EXCERPT -
- A Conventional Loan is a type of mortgage that is not backed by the U.S. federal government and is available through private lenders.
- Conventional Loans are the most popular type of mortgage loan. They come in a range of terms including the common 15-year and 30-year terms. Since conventional mortgage loans are not insured by the government like FHA or VA Loans, they have stricter credit standards. Some Conventional Loans have the option for down payments as low as 3%* of the purchase price, but if you put down less than 20% you will have to add Private Mortgage Insurance (PMI) to your payment for a period of time.
Conventional Loan Eligibility
Anyone can apply for Conventional Loans — whether you’re moving up to a larger home, downsizing, buying a vacation home, or buying for the first time. However, all applicants must meet certain loan requirements, including:
- Proof of employment history and verifiable income
- A risk based decision is made based on credit profile and ability to repay.
- A debt-to-income ratio (DTI) of 45% or less (see below)
Conventional Loan Credit Score Requirements
- Conventional mortgages generally require higher credit scores (typically at least 620) and lower DTI ratios than government-backed mortgages such as FHA Loans. There are several ways to raise your credit score before applying for a mortgage.
Conventional Loan Down Payment Requirements
- Many people believe that you need a 20% down payment for a Conventional Loan, and while a 20% down payment means you won’t have to pay mortgage insurance, there are also low-down payment options. Qualified buyers can put as little as 5%** down on their Conventional Loan payments and, in some cases, even 3%*.

YOUR OBJECTIVE - Continue the conventional loan text from its final sentence, keeping the same style and format.

DATASET CONTENT -
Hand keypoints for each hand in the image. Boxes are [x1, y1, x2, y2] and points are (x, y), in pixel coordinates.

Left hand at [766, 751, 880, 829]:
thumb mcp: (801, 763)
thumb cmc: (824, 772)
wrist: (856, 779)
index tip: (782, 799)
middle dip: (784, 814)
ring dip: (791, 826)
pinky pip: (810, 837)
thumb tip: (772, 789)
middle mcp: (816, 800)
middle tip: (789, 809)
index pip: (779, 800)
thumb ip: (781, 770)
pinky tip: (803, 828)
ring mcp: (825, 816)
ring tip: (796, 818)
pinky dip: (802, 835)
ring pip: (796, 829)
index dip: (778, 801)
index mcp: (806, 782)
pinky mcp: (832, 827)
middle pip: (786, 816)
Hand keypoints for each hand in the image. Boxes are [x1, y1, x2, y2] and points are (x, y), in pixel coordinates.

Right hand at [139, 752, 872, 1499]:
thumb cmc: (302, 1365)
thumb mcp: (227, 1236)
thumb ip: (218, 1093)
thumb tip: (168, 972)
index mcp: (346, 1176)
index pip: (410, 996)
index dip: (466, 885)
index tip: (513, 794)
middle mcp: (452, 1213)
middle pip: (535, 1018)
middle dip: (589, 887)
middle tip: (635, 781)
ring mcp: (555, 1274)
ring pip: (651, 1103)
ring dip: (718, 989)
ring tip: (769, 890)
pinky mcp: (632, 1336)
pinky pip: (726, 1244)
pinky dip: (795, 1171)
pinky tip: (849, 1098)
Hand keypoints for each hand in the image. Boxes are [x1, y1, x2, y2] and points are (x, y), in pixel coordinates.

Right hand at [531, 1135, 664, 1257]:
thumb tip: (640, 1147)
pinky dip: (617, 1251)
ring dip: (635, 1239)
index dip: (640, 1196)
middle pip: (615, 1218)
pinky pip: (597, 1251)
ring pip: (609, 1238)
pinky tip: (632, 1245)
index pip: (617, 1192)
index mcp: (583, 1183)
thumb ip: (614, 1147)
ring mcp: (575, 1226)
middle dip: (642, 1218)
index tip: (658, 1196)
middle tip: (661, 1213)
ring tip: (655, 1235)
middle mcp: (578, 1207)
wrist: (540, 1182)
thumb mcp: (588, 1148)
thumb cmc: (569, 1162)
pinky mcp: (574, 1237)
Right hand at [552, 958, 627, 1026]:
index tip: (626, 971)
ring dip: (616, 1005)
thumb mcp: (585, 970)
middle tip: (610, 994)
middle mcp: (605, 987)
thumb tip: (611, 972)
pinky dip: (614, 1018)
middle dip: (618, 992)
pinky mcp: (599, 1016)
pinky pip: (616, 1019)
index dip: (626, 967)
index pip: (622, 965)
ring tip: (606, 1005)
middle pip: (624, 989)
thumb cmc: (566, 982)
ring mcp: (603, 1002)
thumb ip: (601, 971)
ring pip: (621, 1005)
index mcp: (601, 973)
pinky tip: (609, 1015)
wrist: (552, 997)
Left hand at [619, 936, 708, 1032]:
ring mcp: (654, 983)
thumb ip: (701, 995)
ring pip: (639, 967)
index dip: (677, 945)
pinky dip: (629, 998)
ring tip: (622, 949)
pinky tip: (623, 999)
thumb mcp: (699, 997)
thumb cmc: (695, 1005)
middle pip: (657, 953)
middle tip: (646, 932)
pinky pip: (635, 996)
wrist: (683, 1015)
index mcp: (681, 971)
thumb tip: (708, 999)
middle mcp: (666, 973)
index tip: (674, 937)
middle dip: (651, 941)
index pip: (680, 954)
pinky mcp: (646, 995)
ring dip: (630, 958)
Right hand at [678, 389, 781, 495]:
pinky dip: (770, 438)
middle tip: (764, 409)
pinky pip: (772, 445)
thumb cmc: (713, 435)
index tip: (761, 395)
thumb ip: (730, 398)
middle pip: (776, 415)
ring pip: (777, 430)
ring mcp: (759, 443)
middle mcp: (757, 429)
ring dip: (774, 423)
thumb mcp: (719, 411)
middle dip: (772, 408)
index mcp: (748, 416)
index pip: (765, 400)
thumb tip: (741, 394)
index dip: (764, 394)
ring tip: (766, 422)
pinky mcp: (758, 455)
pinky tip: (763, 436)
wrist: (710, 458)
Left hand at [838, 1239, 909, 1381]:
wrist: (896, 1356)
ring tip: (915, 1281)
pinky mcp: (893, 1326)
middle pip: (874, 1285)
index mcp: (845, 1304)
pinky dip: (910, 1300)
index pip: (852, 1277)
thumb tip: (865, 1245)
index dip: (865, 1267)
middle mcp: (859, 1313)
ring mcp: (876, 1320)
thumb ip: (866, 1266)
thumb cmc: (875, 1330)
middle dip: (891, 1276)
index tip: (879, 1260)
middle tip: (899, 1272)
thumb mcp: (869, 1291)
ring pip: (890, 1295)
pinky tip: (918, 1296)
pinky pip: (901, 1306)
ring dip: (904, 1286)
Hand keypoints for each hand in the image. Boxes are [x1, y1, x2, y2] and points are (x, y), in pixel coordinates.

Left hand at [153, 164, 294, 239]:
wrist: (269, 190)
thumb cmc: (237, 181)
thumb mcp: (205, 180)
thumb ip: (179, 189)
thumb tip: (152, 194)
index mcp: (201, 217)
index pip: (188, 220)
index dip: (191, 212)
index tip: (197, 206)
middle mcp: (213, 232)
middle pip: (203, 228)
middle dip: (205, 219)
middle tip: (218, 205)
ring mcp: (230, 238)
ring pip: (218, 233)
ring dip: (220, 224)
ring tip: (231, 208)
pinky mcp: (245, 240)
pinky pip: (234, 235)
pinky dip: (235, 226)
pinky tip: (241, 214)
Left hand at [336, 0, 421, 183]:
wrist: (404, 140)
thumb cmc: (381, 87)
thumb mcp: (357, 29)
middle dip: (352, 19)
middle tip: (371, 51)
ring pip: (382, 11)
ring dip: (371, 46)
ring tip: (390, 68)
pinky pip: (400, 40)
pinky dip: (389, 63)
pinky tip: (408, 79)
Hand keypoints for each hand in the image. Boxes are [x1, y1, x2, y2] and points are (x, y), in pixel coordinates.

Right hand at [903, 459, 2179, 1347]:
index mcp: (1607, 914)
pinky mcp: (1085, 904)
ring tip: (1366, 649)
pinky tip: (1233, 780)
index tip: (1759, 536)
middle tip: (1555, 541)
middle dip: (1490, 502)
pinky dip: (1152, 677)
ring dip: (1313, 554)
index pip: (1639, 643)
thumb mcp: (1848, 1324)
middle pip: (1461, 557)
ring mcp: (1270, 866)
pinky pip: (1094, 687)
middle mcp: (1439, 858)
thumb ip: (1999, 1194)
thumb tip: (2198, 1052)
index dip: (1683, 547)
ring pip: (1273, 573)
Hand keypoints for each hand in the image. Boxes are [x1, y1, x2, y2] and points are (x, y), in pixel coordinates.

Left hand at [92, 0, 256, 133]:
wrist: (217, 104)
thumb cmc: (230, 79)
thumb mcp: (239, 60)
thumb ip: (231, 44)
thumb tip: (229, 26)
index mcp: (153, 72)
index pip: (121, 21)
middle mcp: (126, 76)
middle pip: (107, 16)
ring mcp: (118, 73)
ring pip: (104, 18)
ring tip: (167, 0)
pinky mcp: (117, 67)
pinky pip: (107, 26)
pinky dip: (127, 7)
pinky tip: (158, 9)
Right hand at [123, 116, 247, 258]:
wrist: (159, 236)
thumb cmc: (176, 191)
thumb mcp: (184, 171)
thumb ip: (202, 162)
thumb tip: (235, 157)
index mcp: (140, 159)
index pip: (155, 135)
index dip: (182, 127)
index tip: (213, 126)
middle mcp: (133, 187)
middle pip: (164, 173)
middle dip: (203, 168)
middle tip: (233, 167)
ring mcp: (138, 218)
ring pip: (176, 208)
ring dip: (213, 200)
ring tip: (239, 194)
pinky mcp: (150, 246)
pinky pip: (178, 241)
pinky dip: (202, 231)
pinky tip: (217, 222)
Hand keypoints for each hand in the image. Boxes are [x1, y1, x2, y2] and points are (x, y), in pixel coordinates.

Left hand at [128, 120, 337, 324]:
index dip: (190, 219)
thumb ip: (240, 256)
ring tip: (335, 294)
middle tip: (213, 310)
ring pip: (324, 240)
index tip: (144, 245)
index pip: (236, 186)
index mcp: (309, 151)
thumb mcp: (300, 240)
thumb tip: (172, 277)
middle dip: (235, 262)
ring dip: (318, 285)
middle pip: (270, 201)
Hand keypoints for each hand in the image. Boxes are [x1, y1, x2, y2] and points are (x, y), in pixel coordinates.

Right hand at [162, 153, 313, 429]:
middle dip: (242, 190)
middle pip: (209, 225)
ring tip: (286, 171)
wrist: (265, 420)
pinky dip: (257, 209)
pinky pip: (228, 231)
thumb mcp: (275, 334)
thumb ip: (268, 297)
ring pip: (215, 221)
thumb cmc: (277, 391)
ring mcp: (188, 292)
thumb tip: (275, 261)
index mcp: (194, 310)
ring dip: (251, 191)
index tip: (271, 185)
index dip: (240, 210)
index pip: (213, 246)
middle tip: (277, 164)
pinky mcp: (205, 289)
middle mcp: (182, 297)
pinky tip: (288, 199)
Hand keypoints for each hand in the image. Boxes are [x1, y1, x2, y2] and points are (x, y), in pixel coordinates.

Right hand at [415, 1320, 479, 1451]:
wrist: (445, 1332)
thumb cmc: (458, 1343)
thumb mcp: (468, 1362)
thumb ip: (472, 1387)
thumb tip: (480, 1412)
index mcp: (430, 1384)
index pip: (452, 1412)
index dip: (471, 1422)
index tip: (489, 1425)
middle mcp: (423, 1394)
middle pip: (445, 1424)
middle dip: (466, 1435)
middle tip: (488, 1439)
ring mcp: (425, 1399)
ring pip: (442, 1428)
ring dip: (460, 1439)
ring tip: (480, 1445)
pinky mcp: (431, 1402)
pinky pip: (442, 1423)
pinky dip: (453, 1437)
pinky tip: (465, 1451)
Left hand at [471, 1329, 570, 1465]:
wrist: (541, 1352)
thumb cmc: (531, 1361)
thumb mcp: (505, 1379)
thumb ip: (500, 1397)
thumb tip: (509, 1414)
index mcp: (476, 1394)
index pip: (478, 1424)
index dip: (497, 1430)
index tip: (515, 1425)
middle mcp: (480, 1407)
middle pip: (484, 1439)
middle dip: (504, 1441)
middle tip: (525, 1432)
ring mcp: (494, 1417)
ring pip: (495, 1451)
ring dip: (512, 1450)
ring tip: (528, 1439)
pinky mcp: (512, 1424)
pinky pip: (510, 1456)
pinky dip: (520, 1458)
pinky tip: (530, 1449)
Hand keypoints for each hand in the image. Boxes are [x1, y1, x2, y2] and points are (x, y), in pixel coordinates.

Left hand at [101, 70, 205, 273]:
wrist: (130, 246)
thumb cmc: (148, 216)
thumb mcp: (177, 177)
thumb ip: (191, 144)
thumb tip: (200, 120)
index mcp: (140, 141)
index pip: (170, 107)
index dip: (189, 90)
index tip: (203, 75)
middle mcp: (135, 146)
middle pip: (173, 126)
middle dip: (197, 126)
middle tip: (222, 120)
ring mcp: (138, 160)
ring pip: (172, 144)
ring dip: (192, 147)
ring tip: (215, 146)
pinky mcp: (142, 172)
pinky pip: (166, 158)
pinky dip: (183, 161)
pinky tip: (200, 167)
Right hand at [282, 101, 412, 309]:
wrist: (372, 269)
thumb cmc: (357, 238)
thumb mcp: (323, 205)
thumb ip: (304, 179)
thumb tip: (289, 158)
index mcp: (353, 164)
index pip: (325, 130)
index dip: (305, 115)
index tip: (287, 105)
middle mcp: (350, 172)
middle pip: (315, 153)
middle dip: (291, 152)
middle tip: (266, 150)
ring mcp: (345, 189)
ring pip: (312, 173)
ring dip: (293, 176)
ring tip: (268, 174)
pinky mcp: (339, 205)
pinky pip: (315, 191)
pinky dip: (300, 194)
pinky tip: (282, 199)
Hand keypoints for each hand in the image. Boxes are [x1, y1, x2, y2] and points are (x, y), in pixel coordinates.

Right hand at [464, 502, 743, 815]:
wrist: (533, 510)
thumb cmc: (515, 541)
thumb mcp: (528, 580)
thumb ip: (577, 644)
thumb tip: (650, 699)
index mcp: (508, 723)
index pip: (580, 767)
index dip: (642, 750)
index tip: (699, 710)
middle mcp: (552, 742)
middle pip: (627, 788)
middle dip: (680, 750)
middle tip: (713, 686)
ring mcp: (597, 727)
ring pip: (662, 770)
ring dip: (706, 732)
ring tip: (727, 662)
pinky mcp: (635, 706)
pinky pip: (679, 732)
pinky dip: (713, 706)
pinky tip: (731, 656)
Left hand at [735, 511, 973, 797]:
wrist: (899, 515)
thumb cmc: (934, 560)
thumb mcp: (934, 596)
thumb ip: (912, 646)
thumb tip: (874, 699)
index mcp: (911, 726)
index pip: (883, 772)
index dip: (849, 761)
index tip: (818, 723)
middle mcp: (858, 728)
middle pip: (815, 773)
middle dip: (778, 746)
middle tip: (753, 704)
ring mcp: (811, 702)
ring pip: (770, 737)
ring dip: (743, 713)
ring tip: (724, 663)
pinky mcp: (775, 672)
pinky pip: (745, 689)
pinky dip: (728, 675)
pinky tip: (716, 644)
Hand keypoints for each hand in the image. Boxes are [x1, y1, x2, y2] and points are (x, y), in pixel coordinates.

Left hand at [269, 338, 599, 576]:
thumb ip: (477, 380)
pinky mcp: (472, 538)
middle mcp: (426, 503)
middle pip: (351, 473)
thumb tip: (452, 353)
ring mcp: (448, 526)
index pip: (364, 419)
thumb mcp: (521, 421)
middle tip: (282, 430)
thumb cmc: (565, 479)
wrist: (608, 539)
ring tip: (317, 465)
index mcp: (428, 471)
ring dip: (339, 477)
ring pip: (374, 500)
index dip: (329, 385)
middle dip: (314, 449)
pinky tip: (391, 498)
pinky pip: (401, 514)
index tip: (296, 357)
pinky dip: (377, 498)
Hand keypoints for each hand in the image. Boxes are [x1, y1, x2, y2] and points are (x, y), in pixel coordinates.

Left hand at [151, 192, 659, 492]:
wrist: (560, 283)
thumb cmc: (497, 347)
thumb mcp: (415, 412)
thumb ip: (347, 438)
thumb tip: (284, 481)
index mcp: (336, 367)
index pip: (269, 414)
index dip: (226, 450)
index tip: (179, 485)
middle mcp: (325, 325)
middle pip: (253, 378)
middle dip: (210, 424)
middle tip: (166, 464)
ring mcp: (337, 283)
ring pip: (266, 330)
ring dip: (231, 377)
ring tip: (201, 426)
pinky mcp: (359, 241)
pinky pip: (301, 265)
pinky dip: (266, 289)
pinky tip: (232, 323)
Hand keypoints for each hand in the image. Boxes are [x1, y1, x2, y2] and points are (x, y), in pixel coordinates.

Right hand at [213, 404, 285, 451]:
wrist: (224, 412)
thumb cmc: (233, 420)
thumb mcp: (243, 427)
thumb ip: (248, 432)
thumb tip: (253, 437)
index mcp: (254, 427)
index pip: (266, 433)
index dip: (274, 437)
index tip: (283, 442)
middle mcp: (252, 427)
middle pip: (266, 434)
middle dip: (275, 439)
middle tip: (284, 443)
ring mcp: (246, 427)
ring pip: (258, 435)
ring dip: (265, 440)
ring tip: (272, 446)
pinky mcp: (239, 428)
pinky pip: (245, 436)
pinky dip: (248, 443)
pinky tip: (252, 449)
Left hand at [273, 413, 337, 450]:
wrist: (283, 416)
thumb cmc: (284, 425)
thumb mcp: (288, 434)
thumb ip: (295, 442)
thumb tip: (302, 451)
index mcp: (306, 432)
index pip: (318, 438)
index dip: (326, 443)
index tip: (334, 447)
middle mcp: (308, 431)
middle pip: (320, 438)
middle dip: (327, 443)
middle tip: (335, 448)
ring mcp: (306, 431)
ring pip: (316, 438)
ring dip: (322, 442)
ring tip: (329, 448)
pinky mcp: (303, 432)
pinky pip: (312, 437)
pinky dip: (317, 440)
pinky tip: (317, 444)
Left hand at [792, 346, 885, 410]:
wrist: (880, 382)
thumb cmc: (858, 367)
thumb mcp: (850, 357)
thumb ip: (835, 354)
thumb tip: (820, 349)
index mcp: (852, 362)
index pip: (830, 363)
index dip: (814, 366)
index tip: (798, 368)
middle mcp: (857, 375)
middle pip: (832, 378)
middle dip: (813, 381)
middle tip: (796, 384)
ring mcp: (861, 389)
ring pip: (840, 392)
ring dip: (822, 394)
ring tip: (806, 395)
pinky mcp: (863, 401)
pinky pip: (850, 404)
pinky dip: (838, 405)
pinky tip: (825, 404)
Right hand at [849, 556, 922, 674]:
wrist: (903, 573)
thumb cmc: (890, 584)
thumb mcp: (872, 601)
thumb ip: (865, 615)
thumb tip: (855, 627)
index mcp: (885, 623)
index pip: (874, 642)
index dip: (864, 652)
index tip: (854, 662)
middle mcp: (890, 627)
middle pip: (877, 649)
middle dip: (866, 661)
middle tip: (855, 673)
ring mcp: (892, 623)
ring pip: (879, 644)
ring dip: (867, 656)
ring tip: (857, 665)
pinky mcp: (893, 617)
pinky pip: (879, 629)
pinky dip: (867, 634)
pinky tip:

EXPECTED ANSWER -
Conventional Loan Debt-to-Income Ratio (DTI) Requirements
- Your DTI is one-way lenders assess how you manage your finances. The highest allowable DTI ratio for a government-backed loan is 50% but it’s typically in the 43% - 45% range for Conventional Loans. Your DTI is your total recurring monthly debts (student loans, credit card payments, etc.), divided by your monthly pre-tax income, expressed as a percentage. For example, if your rent is $1,000 per month, your car payment is $500 per month, and your monthly credit card payment is $800, your total monthly debt is $2,300. If your gross income is $6,000 per month, then your DTI is roughly 38% (2,300 ÷ 6,000 = 38.3).
Alternative Loan Options (Reduced Documentation)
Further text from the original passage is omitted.